** Start Entries provided **

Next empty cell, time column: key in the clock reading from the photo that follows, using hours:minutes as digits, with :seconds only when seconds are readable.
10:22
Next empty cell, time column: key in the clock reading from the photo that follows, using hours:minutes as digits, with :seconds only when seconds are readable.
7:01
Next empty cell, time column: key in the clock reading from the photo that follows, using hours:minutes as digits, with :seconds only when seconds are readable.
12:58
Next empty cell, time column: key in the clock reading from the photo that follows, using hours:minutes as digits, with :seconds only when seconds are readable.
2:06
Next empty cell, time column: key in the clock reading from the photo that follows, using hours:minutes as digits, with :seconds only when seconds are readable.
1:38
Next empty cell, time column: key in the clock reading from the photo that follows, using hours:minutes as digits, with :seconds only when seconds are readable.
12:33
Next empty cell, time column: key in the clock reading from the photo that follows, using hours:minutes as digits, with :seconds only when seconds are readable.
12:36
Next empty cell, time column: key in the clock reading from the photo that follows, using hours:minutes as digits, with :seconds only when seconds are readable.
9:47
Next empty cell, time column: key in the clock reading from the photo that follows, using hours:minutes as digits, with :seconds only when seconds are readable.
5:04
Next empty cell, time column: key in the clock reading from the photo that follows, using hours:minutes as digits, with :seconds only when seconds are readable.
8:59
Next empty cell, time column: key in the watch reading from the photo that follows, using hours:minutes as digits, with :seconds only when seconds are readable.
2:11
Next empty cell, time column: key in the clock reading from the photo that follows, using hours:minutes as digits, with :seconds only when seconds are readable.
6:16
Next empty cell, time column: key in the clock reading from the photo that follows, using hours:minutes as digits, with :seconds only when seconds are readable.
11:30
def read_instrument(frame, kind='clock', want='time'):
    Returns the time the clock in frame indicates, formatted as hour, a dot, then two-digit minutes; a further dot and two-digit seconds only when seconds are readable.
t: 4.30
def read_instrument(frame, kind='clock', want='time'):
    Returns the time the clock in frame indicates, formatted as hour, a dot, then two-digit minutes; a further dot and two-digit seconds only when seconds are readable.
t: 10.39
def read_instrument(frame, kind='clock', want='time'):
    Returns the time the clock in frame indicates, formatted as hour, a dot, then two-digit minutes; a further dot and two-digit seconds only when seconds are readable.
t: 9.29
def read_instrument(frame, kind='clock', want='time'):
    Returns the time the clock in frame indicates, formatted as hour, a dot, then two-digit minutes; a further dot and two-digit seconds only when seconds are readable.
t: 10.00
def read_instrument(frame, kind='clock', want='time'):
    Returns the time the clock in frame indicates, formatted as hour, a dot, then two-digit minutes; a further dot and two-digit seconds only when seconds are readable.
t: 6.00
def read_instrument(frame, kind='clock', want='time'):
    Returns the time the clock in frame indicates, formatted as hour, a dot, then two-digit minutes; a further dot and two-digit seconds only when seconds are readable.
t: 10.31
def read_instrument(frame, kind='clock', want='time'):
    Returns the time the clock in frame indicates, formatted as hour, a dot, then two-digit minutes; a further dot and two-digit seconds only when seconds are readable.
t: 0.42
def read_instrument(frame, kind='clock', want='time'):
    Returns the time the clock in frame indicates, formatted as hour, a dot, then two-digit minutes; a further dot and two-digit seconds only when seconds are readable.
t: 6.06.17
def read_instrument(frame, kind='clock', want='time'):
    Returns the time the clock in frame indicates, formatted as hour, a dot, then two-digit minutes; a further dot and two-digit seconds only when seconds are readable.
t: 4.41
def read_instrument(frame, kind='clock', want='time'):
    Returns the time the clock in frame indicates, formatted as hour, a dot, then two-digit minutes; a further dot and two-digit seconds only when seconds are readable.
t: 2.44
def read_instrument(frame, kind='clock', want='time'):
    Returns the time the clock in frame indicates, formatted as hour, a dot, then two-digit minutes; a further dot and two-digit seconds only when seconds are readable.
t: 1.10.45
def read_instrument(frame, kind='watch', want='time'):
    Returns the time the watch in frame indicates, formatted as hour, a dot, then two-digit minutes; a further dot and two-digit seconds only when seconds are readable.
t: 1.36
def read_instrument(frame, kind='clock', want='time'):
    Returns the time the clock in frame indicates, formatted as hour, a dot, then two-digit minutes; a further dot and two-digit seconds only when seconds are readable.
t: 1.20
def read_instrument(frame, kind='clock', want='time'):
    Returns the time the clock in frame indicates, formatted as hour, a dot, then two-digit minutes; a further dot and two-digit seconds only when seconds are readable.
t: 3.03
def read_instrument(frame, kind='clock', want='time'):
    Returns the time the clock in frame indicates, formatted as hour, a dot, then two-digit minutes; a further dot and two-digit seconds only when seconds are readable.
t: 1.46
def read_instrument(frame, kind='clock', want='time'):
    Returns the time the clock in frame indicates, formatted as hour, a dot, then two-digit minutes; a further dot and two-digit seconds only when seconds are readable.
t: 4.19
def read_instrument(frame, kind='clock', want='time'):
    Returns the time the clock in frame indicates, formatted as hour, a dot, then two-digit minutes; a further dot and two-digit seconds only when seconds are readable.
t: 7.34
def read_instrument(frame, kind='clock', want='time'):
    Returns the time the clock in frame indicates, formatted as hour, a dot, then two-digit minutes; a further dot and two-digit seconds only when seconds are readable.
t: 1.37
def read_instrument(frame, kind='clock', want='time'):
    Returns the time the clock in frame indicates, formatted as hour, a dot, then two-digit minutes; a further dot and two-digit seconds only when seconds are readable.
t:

** End Entries provided **

* **Problem description**
Pick out each line above that contains the word "watch" and copy those lines in full. Match the case exactly.

* **Answer to this task**
Next empty cell, time column: key in the watch reading from the photo that follows, using hours:minutes as digits, with :seconds only when seconds are readable.
def read_instrument(frame, kind='watch', want='time'):
    Returns the time the watch in frame indicates, formatted as hour, a dot, then two-digit minutes; a further dot and two-digit seconds only when seconds are readable.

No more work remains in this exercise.